Data from: Footprints of human migration in the population structure of wild baker’s yeast
Data files
Jan 22, 2025 version files 4.16 GB
-
admixture.zip
314.43 MB
-
fasta.zip
1.11 GB
-
README.md
6.84 KB
-
Scer246.mfa.gz
828.79 MB
-
Scer313.fasta.gz
1.06 GB
-
Scer50_wgalign.mfa
603.57 MB
-
timedivergence.zip
247.43 MB
Abstract
Humans have a long history of fermenting food and beverages that led to domestication of the wine or baker’s yeast, Saccharomyces cerevisiae. Despite their tight companionship with humans, yeast species that are domesticated or pathogenic can also live on trees. Here we used over 300 genomes of S. cerevisiae from oaks and other trees to determine whether tree-associated populations are genetically distinct from domesticated lineages and estimate the timing of forest lineage divergence. We found populations on trees are highly structured within Europe, Japan, and North America. Approximate estimates of when forest lineages diverged out of Asia and into North America and Europe coincide with the end of the last ice age, the spread of agriculture, and the onset of fermentation by humans. It appears that migration from human-associated environments to trees is ongoing. Indeed, patterns of ancestry in the genomes of three recent migrants from the trees of North America to Europe could be explained by the human response to the Great French Wine Blight. Our results suggest that human-assisted migration affects forest populations, albeit rarely. Such migration events may even have shaped the global distribution of S. cerevisiae. Given the potential for lasting impacts due to yeast migration between human and natural environments, it seems important to understand the evolution of human commensals and pathogens in wild niches.
README: Footprints of human migration in the population structure of wild baker’s yeast
https://doi.org/10.5061/dryad.pnvx0k6zq
Description of the data and file structure
Data were collected as described in the Methods section of Peña et al on "Footprints of human migration in the population structure of wild baker’s yeast"
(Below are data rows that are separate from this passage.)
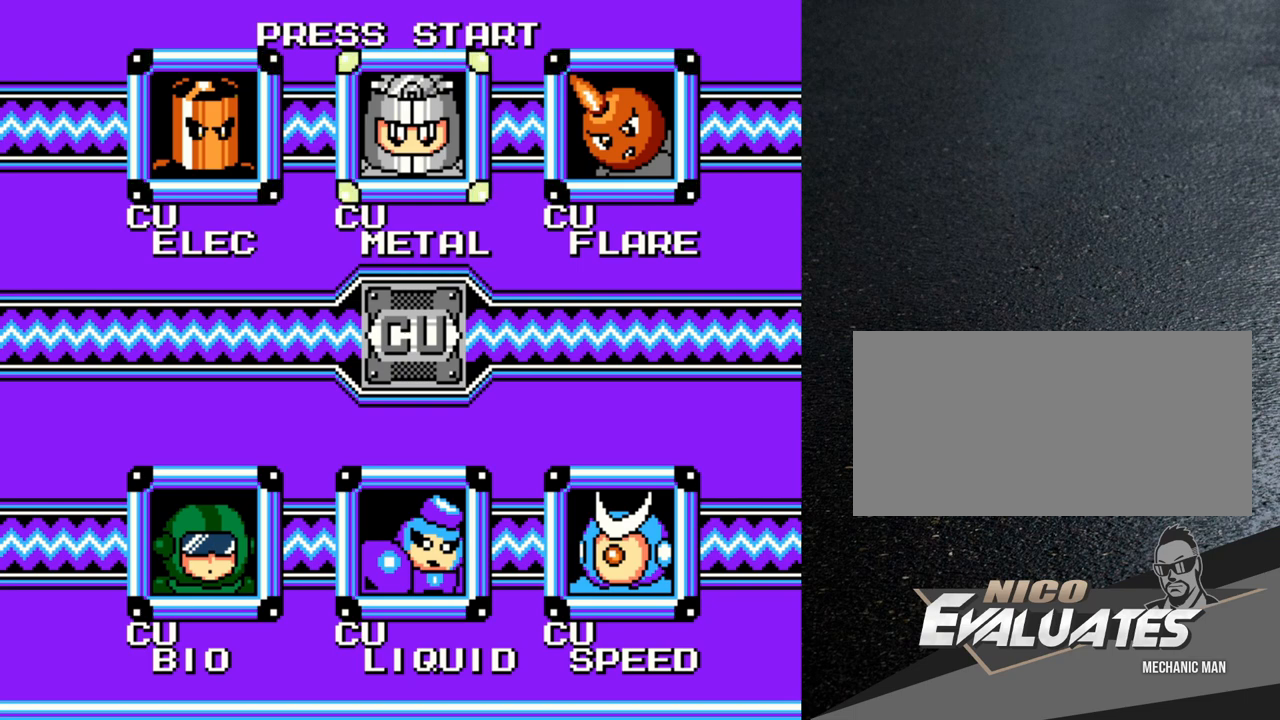
Gameplay with a controller (Nintendo layout); each line is a JSON object with the inputs held at the frame after it. "events" lists button and stick changes between this image and that frame as [ms after this image, input, new state], when the widget could be followed in between. Not read: L3 R3.
{"buttons": ["DPAD_LEFT"], "events": [[467, "DPAD_LEFT", "down"]]}
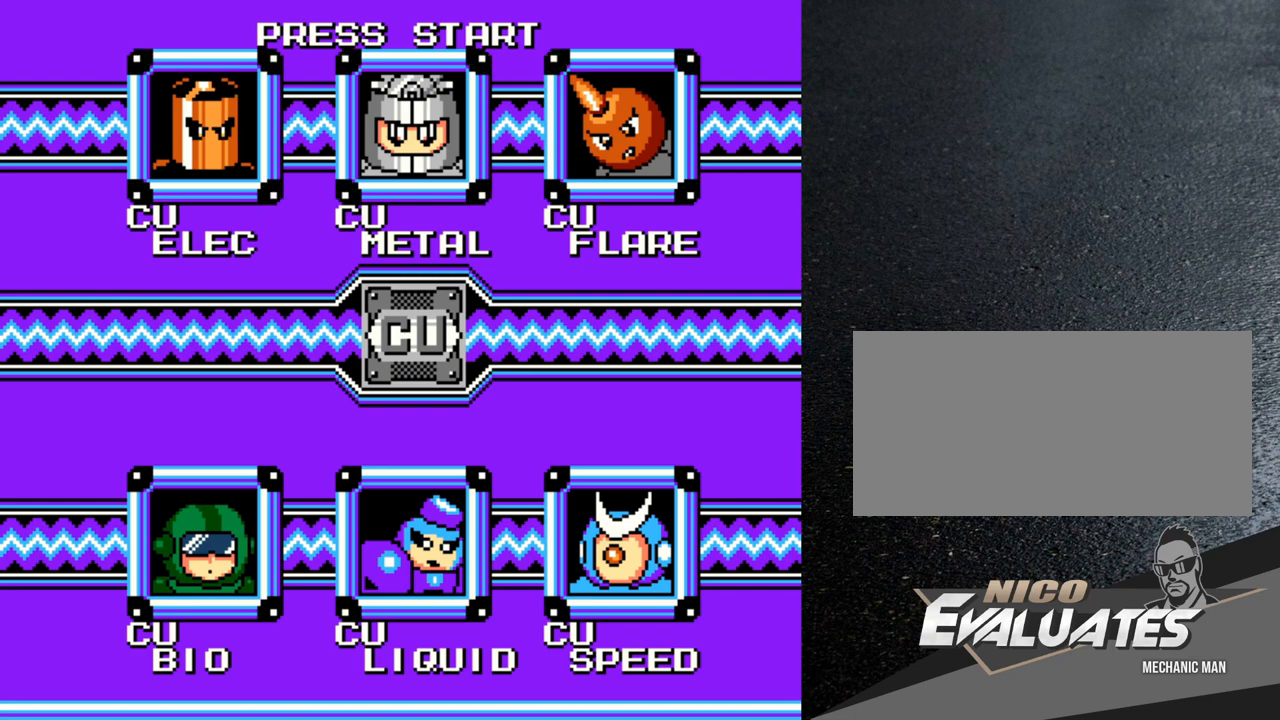
{"buttons": [], "events": [[67, "DPAD_LEFT", "up"]]}
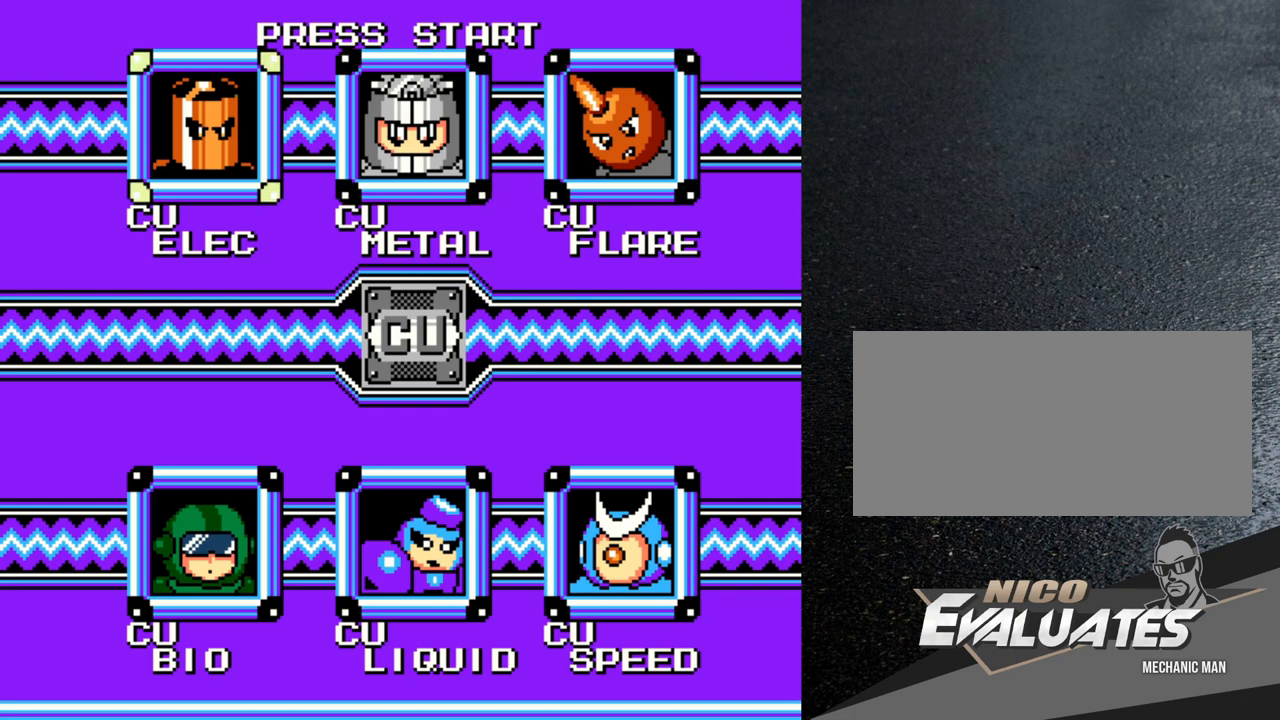
{"buttons": [], "events": [[450, "DPAD_RIGHT", "down"], [467, "DPAD_RIGHT", "up"]]}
More specifically, whole-genome sequences for strains sampled from trees were compiled from publicly available data (N = 295; Table S1) (Almeida et al. 2015; Barbosa et al. 2016; Bergström et al. 2014; Duan et al. 2018; Fay et al. 2019; Gayevskiy et al. 2016; Han et al. 2021; Pontes et al. 2020; Skelly et al. 2013; Song et al. 2015; Strope et al. 2015; Yue et al. 2017). We defined S. cerevisiae tree-sampled strains as those isolated from tree bark, exudate and leaves from trees or litter, and we also included strains from any soil. New whole-genome sequence data was generated for strains from trees in Indiana and Kentucky (N = 7; Osburn et al. 2018), North Carolina (N = 9; Diezmann & Dietrich 2009), Europe (N = 3; Robinson et al. 2016) and for new S. cerevisiae strains from the bark of white oak (Quercus alba) and live oak (Q. virginiana) from Georgia, Florida, Pennsylvania, and North Carolina (N = 15; Bensasson lab).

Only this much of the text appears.